Italia: la colonizzazione dei cervelli
Paolo Ferrero*
In Italia, negli anni Settanta e Ottanta, esistevano il più grande partito comunista e il più forte movimento operaio dell’occidente. Oggi no.
Nel fare i conti con questo cambiamento, è opportuno sottolineare come, in questi ultimi quarant’anni, l’offensiva neoliberista sia stata diretta contro la forza materiale del movimento operaio e comunista, ma anche volta alla distruzione delle “ragioni” di chi si batteva per l’alternativa. Questa aggressione si è intrecciata in Italia con quella della destra fascistoide, finalizzata a “chiudere un dopoguerra durato troppo a lungo” e con il passaggio di larga parte del gruppo dirigente del PCI “dall’altra parte della barricata”, vale a dire nel campo liberale e anticomunista.
L’obiettivo di questa articolata offensiva è stato la radicale modifica della società italiana, dei rapporti di forza tra le classi, e dell’immaginario popolare: hanno costruito una “nuova narrazione”, funzionale al consolidamento dell’egemonia capitalista.
A scanso di equivoci, questa offensiva non è avvenuta solo sul terreno politico, ma ha aggredito e plasmato le culture, gli stili di vita, il senso comune, l’antropologia del popolo italiano. Essa è stata veicolata da telegiornali e dibattiti politici, e, soprattutto, attraverso i talk show, le pagine culturali dei giornali, gli spettacoli di intrattenimento, “inchieste” pilotate, romanzi e film “storici” che rovesciavano la realtà. Il revisionismo storico è stato spalmato sul complesso della comunicazione mediatica. Una vera e propria colonizzazione dei cervelli e delle vite che si è snodata, intrecciandosi, nel corso di decenni.
Non più ‘destra-sinistra’, ma ‘nuovo-vecchio’
Il primo passo è stata la sostituzione, negli anni Ottanta, della contrapposizione “destra-sinistra” e “alto-basso” con quella “nuovo-vecchio”. Attorno a questa nuova polarità, la classe operaia e il comunismo sono diventati il vecchio, mentre le non meglio definite “nuove figure sociali” e il rampantismo craxiano sono diventate il nuovo. Il vecchio, com’è evidente, non ha bisogno di essere confutato: semplicemente è scomparso ,e, in ogni caso, “è fuori moda”.

· · · ·

* **COMPITI DA SVOLGERE**
1. Nel brano sulla colonizzazione dei cervelli, quale contrapposizione prese il posto di quella «destra-sinistra» e «alto-basso» negli anni Ottanta?
2. Traduci in inglese questa frase del brano sulla colonizzazione dei cervelli: «Il revisionismo storico è stato spalmato sul complesso della comunicazione mediatica.»

· · · ·

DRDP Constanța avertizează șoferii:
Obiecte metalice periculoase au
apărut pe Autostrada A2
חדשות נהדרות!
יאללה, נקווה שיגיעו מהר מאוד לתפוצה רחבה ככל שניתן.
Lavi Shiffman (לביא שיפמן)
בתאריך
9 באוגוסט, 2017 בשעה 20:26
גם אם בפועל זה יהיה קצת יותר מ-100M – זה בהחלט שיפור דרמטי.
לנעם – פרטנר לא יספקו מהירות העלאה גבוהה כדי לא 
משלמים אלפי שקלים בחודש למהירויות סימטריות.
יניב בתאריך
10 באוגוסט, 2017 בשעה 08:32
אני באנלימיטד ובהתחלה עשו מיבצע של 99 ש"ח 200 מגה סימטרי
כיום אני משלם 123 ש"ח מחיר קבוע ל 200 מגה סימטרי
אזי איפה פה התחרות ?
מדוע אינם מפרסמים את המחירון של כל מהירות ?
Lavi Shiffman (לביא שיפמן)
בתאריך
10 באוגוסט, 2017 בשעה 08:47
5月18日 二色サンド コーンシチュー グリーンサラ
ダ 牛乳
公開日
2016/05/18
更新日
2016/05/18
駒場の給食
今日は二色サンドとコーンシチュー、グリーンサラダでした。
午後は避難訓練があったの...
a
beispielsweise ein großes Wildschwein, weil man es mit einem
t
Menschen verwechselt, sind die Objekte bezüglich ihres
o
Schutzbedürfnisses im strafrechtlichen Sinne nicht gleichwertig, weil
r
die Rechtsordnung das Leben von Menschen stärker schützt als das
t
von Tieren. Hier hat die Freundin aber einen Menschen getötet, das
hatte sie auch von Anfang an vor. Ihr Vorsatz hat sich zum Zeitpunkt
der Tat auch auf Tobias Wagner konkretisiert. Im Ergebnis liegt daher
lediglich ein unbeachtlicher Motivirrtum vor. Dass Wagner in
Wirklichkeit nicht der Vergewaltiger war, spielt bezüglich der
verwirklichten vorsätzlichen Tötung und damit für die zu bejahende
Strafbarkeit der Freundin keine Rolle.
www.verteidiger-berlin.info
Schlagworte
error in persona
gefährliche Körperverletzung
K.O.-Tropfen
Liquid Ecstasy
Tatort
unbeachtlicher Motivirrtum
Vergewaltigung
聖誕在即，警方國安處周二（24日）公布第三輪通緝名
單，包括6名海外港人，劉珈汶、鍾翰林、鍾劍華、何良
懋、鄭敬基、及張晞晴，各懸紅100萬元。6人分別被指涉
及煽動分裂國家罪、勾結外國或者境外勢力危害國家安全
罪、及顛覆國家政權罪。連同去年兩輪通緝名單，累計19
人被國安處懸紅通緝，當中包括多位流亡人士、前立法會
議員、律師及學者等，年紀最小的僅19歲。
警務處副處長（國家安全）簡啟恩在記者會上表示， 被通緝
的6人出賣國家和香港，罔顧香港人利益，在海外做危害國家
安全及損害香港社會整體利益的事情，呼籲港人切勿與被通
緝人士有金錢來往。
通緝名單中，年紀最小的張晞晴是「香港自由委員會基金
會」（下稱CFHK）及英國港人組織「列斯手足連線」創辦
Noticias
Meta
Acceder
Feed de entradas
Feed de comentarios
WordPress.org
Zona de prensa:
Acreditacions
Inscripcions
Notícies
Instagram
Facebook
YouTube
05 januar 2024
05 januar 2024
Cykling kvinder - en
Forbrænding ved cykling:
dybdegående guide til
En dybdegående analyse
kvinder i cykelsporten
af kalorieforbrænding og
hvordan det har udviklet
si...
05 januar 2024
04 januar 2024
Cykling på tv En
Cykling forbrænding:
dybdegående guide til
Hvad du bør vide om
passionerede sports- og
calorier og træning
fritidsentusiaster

· · · ·

* **RISPOSTE**
1. La contrapposizione «nuovo-vecchio».

2. Historical revisionism has been spread across the whole of media communication.